Yes, I’d love to work on some practical EUPS-for-LSST documentation this summer.
On the reference side, yes, we do need to list tags. Otherwise I think we send people to an EUPS server URL to find tags, which isn’t an ideal solution. We also need to list what top-level packages are available, and why someone might install one or another (see also RFC-305, which seeks to more clearly define their roles).
We also want some EUPS overview documentation (define basic terminology, like tags versus versions, and the philosophy of EUPS in general).
But I think the core of the EUPS-for-LSST documentation should be short how-to recipes for dealing with certain situations.
So I’d like us ot use this thread to write down what things we do with EUPS, and how we identify and work-around issues. I’ll use the results as research material to put together an EUPS how-to for piplines.lsst.io.
To kick things off, some basic tasks are:
Installing a package, eups distrib install ...
Setting up a package (and all variations on setting up specific tags, and the -j)
Creating tags, eups declare
Listing installed packages, eups list
Listing installed versions of a package, eups list -v packages
Listing set up packages, eups list -s
This is just a cursory beginning. If others from DM and Sims want to write down your common EUPS tasks, that’d be fantastic.
I assume you know about the (poor) TeX documentation in the eups source?
You really need to split the eups and the eups distrib documentation! There are reasons why they are in the same package, but they do fundamentally different things:
eups (i.e. eups list, setup, …) manage packages installed on a single filesystem.
eups distrib clones a eups tree from one machine to another.

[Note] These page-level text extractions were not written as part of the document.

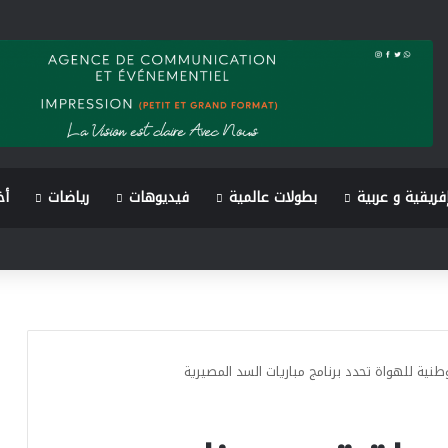
فريقية و عربية
بطولات عالمية
فيديوهات
رياضات
أخ
مها بتعزيز الحكامة وحماية نزاهة المؤسسة
طنية للهواة تحدد برنامج مباريات السد المصيرية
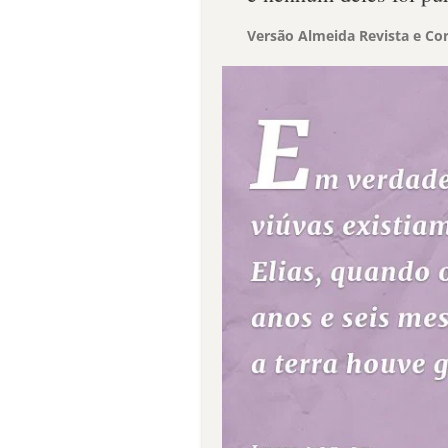
Versão Almeida Revista e Cor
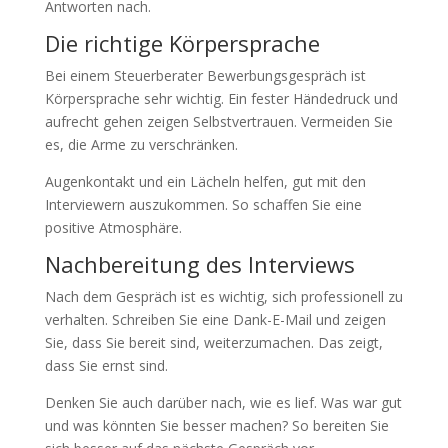
Antworten nach.
Die richtige Körpersprache
Bei einem Steuerberater Bewerbungsgespräch ist
Körpersprache sehr wichtig. Ein fester Händedruck und
aufrecht gehen zeigen Selbstvertrauen. Vermeiden Sie
es, die Arme zu verschränken.
Augenkontakt und ein Lächeln helfen, gut mit den
Interviewern auszukommen. So schaffen Sie eine
positive Atmosphäre.
Nachbereitung des Interviews
Nach dem Gespräch ist es wichtig, sich professionell zu
verhalten. Schreiben Sie eine Dank-E-Mail und zeigen
Sie, dass Sie bereit sind, weiterzumachen. Das zeigt,
dass Sie ernst sind.
Denken Sie auch darüber nach, wie es lief. Was war gut
und was könnten Sie besser machen? So bereiten Sie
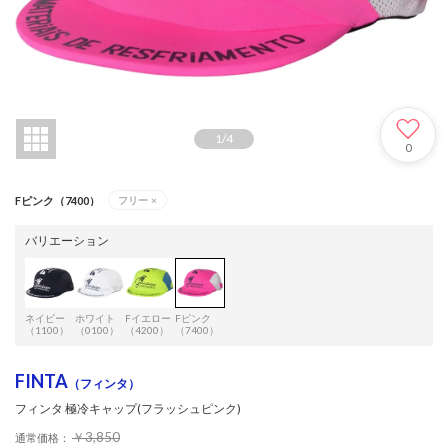
1
/
4
0
Fピンク（7400）
フリー
×
バリエーション
ネイビー
ホワイト
Fイエロー
Fピンク
（1100）
（0100）
（4200）
（7400）
FINTA
（フィンタ）
フィンタ 極冷キャップ(フラッシュピンク)
￥3,850
通常価格：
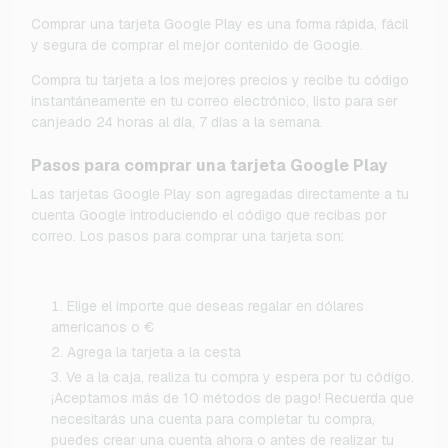
Comprar una tarjeta Google Play es una forma rápida, fácil
y segura de comprar el mejor contenido de Google.
Compra tu tarjeta a los mejores precios y recibe tu código
instantáneamente en tu correo electrónico, listo para ser
canjeado 24 horas al día, 7 días a la semana.
Pasos para comprar una tarjeta Google Play
Las tarjetas Google Play son agregadas directamente a tu
cuenta Google introduciendo el código que recibas por
correo. Los pasos para comprar una tarjeta son:
Elige el importe que deseas regalar en dólares
americanos o €
Agrega la tarjeta a la cesta
Ve a la caja, realiza tu compra y espera por tu código.
¡Aceptamos más de 10 métodos de pago! Recuerda que
necesitarás una cuenta para completar tu compra,
puedes crear una cuenta ahora o antes de realizar tu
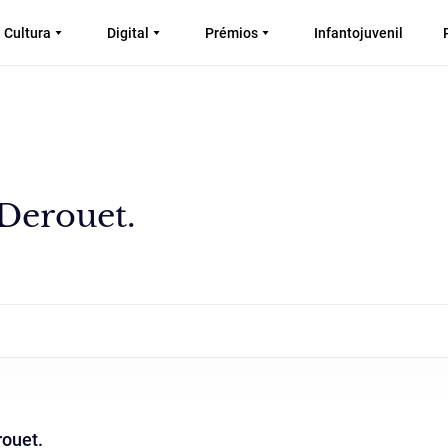
Cultura
Digital
Prémios
Infantojuvenil
 Derouet.
rouet.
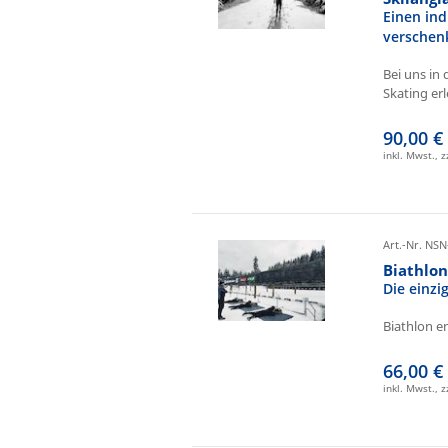
Einen ind
verschen
Bei uns in 
Skating erl
90,00 €
inkl. Mwst., 
Art.-Nr. NSN
Biathlo
Die einz
Biathlon e
66,00 €
inkl. Mwst., 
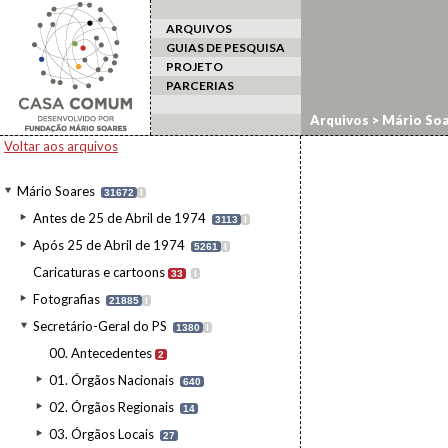
ARQUIVOS
GUIAS DE PESQUISA
PROJETO
PARCERIAS
Arquivos
>
Mário Soa
Voltar aos arquivos
Mário Soares
31672
I
Antes de 25 de Abril de 1974
3113
I
Após 25 de Abril de 1974
5261
I
Caricaturas e cartoons
33
I
Fotografias
21885
I
Secretário-Geral do PS
1380
I
00. Antecedentes
2
01. Órgãos Nacionais
640
02. Órgãos Regionais
14
03. Órgãos Locais
27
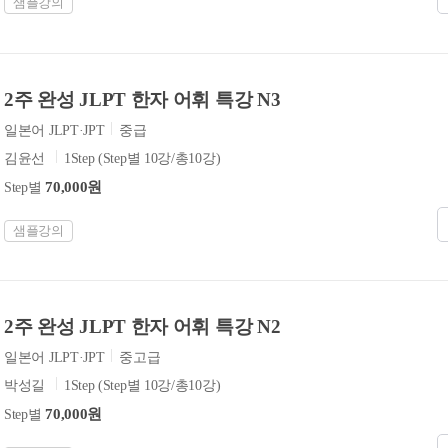
샘플강의
2주 완성 JLPT 한자 어휘 특강 N3
일본어 JLPT·JPT
중급
김윤선
1Step (Step별 10강/총10강)
70,000원
Step별
샘플강의
2주 완성 JLPT 한자 어휘 특강 N2
일본어 JLPT·JPT
중고급
박성길
1Step (Step별 10강/총10강)
70,000원
Step별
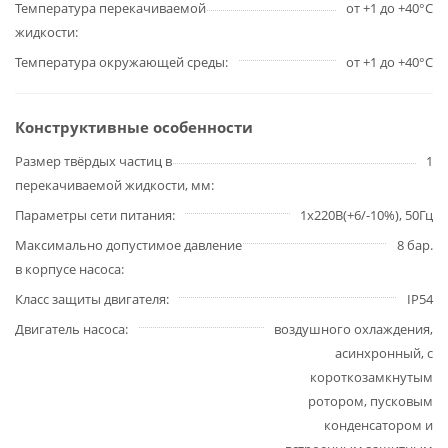
Температура перекачиваемой
от +1 до +40°С
жидкости
Температура окружающей среды
от +1 до +40°С
Конструктивные особенности
Размер твёрдых частиц в
1
перекачиваемой жидкости, мм
Параметры сети питания
1х220В(+6/-10%), 50Гц
Максимально допустимое давление
8 бар.
в корпусе насоса
Класс защиты двигателя
IP54
Двигатель насоса
воздушного охлаждения,
асинхронный, с
короткозамкнутым
ротором, пусковым
конденсатором и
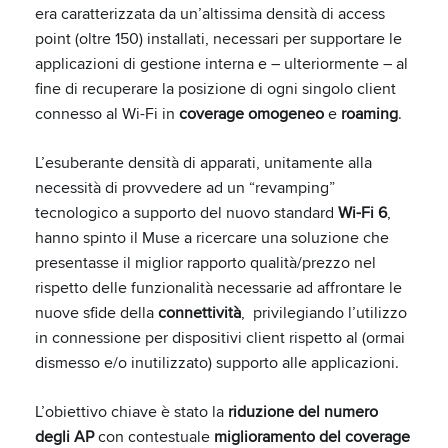
era caratterizzata da un’altissima densità di access
point (oltre 150) installati, necessari per supportare le
applicazioni di gestione interna e – ulteriormente – al
fine di recuperare la posizione di ogni singolo client
connesso al Wi-Fi in
coverage omogeneo
e
roaming
.
L’esuberante densità di apparati, unitamente alla
necessità di provvedere ad un “revamping”
tecnologico a supporto del nuovo standard
Wi-Fi 6
,
hanno spinto il Muse a ricercare una soluzione che
presentasse il miglior rapporto qualità/prezzo nel
rispetto delle funzionalità necessarie ad affrontare le
nuove sfide della
connettività
, privilegiando l’utilizzo
in connessione per dispositivi client rispetto al (ormai
dismesso e/o inutilizzato) supporto alle applicazioni.
L’obiettivo chiave è stato la
riduzione del numero
degli AP
con contestuale
miglioramento del coverage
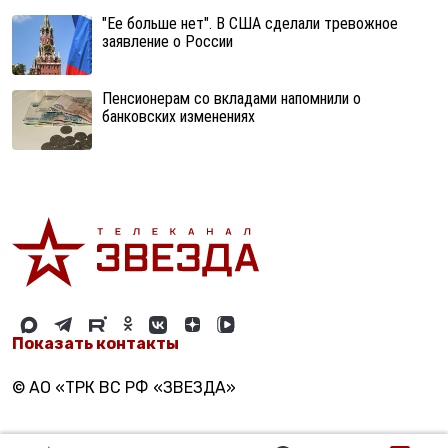
"Ее больше нет". В США сделали тревожное
заявление о России
Пенсионерам со вкладами напомнили о
банковских изменениях
Показать контакты
© АО «ТРК ВС РФ «ЗВЕЗДА»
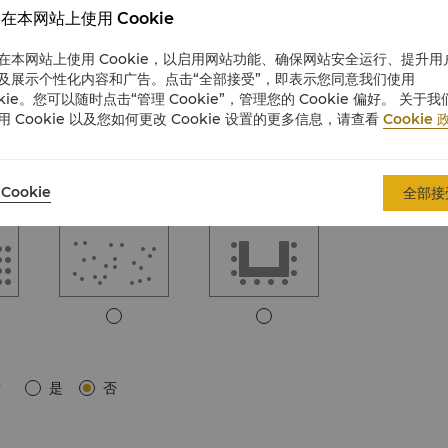
在本网站上使用 Cookie
在本网站上使用 Cookie，以启用网站功能、确保网站安全运行、提升用
董事会
课堂
及展示个性化内容和广告。点击“全部接受”，即表示您同意我们使用
okie。您可以随时点击“管理 Cookie”，管理您的 Cookie 偏好。 关于我
用 Cookie 以及您如何更改 Cookie 设置的更多信息，请查看
Cookie 
Cookie
全部接
站立式
U型
?
是
否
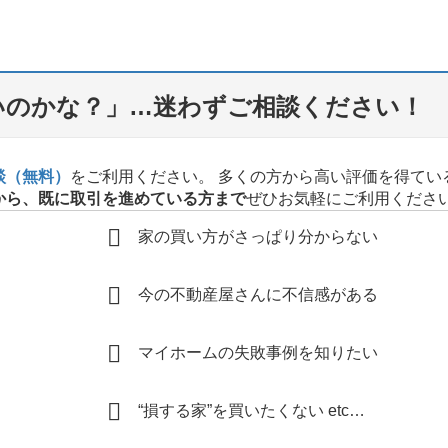
いいのかな？」…迷わずご相談ください！
談（無料）
をご利用ください。 多くの方から高い評価を得てい
から、既に取引を進めている方まで
ぜひお気軽にご利用くださ
家の買い方がさっぱり分からない
今の不動産屋さんに不信感がある
マイホームの失敗事例を知りたい
“損する家”を買いたくない etc…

Note that we use eups declare for more than just creating tags … it’s also useful for being able to use a git cloned version of a package or for adding a non-standard package (sims_maf_contrib is the only one I’m aware of here, but maybe there are other DM related packages?).
The major problem with this will be separating the simple “I just want to get stuff done and not learn the wrinkles of eups” from all the possibilities.
For example - that becomes relevant with newinstall.sh + eups (but not lsstsw apparently) – using the manifest.remap file + eups declaring system packages!
Yes, I agree making a super clear distinction between “eups distrib” and “eups” is important. I don’t know if the docs have to be completely split, because it’s helpful for people to realize why/how they are related. Plus there are similarities that are useful … e.g.: eups list sims_maf eups distrib list sims_maf
… the first gives you the list of your versions of sims_maf locally available (that you’ve installed or declared), while the second gives you the versions of sims_maf that are available to be installed from the remote server. The second problem you run into with those is that you have to do some work to understand the tags and how they translate into/from versions locally vs. remotely.
I pretty much exclusively use eups for setting up a package and listing packages (frequently using -s, and occasionally -v). (Though if I knew how to create tags without having to edit .eups/startup.py, I’d use that feature too.) I don’t use eups distrib because I use lsstsw to manage my stack install, so I’d consider the latter “learn the wrinkles” territory.
You can use one tag for “free” without editing .eups/startup.py, namely your user name (-t kfindeisen). The magic line is e.g. hooks.config.Eups.userTags.append("tmp")
where the hooks namespace appears by magic. The reason for requiring you to declare tags is to minimise typos (I want -t kfindiesen to fail). You can also declare that you want to use other users tags.